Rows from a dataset

begin

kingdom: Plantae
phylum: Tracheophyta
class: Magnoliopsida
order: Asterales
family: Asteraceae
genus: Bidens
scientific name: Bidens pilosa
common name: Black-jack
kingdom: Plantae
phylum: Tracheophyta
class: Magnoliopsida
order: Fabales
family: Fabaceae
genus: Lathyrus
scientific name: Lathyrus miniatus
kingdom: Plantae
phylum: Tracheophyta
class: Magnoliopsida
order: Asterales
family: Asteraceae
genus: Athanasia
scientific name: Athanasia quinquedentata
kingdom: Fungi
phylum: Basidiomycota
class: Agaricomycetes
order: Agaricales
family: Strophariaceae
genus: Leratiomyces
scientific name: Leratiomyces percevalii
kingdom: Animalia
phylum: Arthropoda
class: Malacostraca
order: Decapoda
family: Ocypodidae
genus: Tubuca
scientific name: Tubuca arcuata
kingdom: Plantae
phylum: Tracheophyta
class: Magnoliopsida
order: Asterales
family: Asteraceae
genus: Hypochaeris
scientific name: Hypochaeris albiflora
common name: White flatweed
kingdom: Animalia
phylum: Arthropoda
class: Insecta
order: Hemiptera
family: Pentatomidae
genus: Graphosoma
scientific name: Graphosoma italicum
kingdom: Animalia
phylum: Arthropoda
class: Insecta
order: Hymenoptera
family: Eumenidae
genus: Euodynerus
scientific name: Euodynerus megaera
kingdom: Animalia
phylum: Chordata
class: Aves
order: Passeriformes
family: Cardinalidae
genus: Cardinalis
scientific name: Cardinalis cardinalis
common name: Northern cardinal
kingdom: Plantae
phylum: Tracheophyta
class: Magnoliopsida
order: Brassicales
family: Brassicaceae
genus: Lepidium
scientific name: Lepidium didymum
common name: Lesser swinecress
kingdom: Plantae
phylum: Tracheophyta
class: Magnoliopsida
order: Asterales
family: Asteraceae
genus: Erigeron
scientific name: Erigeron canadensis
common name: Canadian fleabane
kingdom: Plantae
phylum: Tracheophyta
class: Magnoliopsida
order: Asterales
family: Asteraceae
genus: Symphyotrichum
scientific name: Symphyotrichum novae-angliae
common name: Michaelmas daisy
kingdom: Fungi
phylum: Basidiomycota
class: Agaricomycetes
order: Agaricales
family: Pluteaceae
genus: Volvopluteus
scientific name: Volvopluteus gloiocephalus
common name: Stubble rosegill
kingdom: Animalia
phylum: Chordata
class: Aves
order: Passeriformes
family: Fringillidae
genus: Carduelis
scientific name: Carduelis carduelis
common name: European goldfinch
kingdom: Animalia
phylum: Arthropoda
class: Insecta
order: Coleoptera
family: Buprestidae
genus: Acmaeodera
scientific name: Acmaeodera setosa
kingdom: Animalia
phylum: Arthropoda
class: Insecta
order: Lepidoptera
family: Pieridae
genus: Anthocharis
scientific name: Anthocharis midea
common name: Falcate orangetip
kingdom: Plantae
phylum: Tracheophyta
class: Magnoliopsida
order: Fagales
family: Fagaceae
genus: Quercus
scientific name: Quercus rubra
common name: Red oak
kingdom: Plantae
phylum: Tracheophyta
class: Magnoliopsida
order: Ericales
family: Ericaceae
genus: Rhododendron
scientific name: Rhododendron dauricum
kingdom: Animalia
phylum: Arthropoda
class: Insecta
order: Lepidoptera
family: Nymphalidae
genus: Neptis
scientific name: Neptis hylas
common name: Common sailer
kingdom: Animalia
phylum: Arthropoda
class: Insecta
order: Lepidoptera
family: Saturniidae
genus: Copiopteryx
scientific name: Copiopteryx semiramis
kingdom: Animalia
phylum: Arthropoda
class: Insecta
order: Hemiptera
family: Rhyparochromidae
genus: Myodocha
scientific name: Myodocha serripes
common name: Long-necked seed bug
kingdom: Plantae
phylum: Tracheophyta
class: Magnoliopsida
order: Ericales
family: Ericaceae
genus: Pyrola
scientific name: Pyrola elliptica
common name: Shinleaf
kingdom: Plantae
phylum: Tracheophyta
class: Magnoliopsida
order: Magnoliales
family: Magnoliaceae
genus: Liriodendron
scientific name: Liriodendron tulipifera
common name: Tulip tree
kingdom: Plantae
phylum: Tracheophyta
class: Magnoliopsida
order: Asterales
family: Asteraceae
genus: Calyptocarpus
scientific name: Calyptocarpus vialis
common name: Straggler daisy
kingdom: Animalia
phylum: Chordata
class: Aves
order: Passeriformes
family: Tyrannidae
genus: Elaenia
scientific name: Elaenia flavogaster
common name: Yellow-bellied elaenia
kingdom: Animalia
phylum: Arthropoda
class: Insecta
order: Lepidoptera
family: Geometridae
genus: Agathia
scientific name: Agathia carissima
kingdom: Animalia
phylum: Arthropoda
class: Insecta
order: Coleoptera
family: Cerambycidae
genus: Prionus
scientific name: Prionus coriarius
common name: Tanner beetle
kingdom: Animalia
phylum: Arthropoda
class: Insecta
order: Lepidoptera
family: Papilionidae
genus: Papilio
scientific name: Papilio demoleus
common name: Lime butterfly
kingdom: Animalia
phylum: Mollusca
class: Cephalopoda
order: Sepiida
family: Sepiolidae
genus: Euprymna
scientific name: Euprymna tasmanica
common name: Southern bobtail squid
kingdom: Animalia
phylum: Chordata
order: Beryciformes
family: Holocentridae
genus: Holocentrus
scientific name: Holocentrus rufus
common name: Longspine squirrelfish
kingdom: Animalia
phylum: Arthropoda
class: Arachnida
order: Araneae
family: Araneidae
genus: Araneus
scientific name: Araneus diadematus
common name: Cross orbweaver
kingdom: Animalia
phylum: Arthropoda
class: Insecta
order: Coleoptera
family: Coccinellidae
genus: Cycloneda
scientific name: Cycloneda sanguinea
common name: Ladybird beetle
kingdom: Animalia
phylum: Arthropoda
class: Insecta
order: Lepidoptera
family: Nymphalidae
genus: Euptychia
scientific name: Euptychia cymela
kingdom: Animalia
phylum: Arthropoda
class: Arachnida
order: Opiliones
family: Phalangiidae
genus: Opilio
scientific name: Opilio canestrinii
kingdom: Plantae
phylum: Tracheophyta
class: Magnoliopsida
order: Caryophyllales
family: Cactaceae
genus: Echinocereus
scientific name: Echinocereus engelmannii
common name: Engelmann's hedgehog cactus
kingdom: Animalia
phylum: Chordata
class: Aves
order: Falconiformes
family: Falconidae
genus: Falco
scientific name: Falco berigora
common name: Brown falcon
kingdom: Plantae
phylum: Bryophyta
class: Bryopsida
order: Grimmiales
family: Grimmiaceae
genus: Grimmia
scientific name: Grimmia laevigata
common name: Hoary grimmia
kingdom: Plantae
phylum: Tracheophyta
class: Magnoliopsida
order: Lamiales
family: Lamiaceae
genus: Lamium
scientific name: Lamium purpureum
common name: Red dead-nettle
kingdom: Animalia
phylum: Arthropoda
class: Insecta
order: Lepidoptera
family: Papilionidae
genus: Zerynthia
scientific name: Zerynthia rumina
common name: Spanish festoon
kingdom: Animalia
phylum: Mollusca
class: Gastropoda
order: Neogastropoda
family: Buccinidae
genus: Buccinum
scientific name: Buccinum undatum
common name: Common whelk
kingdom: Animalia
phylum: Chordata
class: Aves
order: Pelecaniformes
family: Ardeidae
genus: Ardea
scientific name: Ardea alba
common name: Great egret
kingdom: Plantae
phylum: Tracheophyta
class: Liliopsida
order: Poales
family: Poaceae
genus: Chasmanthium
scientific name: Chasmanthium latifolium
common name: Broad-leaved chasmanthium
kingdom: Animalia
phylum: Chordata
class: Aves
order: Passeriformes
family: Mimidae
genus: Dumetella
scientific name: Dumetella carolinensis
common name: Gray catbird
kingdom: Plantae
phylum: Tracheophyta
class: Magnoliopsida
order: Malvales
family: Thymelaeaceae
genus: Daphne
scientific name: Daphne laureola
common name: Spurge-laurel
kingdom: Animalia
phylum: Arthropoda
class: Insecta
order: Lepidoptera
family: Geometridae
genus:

end

_Given problem_:
Please switch "scientific name" to "species" in the records from the line with "order: Beryciformes" up to and including the line with "common name: Cross orbweaver", and give those lines again with nothing else changed.

_Task solution_:
order: Beryciformes
family: Holocentridae
genus: Holocentrus
species: Holocentrus rufus
common name: Longspine squirrelfish
kingdom: Animalia
phylum: Arthropoda
class: Arachnida
order: Araneae
family: Araneidae
genus: Araneus
species: Araneus diadematus
common name: Cross orbweaver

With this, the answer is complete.